もしも要件を満たせそうにないということが分かれば、その対処法を知っていると次の手を打つことができます。

時効取得についてよくある質問

  • 時効取得とはなんですか?

    時効取得とは、他人の不動産を「所有する意思」をもって占有し、その状態が一定期間続くと自分のものにできる制度です。

  • 共有不動産でも時効取得は成立するのですか?

    はい、共有不動産でも時効取得は成立します。「自分が単独で所有する(単独名義)不動産である」という認識で一定期間占有していれば、時効取得が成立します。

  • 時効取得は何年で成立しますか?

    占有開始時点で善意無過失の場合は10年、それ以外は20年の占有期間が必要です。

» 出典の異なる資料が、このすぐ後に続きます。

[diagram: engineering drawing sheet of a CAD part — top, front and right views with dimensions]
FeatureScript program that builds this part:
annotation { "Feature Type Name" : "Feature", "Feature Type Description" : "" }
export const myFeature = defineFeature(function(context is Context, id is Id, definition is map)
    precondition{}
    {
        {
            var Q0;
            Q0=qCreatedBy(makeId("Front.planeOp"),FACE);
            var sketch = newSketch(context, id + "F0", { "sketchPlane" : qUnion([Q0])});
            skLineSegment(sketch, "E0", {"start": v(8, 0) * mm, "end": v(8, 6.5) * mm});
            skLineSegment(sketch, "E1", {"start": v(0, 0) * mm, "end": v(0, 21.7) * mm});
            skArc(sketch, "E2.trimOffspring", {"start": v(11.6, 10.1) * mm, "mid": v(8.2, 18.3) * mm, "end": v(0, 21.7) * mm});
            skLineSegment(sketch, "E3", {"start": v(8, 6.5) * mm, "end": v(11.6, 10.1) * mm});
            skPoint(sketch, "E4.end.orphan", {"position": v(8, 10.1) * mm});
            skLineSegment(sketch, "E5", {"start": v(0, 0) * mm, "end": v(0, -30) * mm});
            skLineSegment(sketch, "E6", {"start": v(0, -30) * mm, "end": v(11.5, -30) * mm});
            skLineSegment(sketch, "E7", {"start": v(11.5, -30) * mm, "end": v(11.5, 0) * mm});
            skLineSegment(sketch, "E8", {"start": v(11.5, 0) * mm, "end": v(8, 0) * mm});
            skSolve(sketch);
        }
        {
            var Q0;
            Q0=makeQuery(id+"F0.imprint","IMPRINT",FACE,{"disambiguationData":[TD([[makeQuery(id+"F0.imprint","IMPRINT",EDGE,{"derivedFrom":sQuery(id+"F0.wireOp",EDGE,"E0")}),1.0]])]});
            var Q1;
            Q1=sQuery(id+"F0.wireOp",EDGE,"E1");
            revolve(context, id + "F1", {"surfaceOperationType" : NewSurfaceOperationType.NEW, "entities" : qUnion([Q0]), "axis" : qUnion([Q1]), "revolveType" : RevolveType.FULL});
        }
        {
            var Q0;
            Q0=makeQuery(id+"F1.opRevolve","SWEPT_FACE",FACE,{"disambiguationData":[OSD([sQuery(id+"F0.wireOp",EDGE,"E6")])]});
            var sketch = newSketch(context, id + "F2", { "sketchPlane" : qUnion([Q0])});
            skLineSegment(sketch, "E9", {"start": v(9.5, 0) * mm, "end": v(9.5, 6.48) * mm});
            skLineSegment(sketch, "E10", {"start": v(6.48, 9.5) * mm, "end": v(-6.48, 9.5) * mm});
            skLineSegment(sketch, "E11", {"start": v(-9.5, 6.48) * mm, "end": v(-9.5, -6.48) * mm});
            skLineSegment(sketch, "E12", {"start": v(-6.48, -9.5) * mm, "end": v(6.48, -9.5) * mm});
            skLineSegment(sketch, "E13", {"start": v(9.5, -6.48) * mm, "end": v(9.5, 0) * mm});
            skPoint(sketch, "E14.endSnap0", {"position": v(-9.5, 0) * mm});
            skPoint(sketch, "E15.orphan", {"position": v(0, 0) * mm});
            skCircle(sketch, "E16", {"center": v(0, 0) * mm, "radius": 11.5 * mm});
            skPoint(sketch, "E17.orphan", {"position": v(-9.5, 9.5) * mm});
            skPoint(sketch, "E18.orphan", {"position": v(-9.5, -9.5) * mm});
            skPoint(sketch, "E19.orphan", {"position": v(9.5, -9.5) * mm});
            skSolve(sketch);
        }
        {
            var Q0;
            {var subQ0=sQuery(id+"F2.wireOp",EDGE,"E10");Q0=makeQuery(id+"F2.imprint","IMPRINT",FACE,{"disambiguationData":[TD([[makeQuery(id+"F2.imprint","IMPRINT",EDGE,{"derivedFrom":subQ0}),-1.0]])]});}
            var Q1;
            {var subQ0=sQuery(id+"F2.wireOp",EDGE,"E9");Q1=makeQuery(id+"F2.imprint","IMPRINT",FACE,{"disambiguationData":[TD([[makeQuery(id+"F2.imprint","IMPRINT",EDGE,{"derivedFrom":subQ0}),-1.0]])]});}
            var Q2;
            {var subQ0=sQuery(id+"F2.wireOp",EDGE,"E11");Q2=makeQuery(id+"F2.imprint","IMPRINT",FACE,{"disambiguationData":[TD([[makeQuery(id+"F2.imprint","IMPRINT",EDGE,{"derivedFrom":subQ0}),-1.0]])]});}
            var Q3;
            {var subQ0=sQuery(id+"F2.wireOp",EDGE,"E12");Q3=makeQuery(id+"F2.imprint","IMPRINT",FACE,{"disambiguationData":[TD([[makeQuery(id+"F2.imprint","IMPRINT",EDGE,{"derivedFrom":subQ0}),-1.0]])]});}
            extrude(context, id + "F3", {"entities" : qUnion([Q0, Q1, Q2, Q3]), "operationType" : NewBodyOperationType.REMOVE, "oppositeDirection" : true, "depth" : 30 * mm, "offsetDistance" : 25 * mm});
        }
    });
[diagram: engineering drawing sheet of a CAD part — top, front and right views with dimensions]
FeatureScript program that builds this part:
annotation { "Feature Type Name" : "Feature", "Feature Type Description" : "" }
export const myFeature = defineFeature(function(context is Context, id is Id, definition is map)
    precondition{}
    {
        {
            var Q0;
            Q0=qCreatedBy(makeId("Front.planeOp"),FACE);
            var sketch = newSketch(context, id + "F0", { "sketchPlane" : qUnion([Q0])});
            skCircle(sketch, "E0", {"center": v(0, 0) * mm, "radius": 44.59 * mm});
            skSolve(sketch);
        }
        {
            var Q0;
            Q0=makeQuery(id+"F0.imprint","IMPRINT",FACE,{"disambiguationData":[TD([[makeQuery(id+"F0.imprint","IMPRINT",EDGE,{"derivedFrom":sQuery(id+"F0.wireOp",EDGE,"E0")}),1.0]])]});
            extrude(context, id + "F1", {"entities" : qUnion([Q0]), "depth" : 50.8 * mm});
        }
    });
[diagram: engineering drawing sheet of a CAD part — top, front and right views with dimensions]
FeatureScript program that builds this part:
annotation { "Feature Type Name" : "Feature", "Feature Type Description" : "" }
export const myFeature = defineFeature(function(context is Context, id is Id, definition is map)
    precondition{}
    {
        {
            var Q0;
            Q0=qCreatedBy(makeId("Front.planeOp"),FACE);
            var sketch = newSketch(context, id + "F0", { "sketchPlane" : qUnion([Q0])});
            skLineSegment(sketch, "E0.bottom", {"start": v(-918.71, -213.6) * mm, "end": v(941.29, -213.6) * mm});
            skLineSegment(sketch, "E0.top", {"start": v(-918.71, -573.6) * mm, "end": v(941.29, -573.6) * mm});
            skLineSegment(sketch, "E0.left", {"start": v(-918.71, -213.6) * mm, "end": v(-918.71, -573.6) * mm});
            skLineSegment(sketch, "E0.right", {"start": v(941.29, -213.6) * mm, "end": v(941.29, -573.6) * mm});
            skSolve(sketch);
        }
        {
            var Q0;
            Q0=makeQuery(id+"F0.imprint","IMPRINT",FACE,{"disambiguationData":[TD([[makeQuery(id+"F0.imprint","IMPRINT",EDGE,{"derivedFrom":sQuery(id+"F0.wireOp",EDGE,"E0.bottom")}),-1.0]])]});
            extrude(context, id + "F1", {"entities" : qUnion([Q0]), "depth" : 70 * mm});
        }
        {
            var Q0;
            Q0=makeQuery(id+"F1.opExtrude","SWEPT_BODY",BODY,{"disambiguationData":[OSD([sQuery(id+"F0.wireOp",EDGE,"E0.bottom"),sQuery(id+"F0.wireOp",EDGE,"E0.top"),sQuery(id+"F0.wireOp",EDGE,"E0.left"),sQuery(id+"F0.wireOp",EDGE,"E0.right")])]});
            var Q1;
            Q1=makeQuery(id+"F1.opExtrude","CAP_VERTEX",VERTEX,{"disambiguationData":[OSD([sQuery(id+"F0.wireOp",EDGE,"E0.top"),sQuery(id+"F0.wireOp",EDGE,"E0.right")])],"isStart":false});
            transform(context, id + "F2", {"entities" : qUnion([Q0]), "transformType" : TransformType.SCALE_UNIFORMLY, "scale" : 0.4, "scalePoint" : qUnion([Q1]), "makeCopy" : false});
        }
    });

  • 時効取得における「善意無過失」とはなんですか?

    善意は「占有している不動産に対して自身に所有権があると信じていること」を、無過失は「共有者がいることを知る由もなかったこと」を指します。共有者がいることを知る手がかりがあったにもかかわらず、きちんと権利関係を調べなかった場合は、過失があったとみなされる可能性があります。

  • 所有の認識や占有期間以外に、時効取得を成立させるための要素はありますか?

    「他主占有ではないこと」が条件です。他主占有とは、他人のものと知りながら占有することをいいます。また、占有に至る経緯が「平穏かつ公然であること」も条件で、暴力や虚偽によって占有していても時効取得は認められません。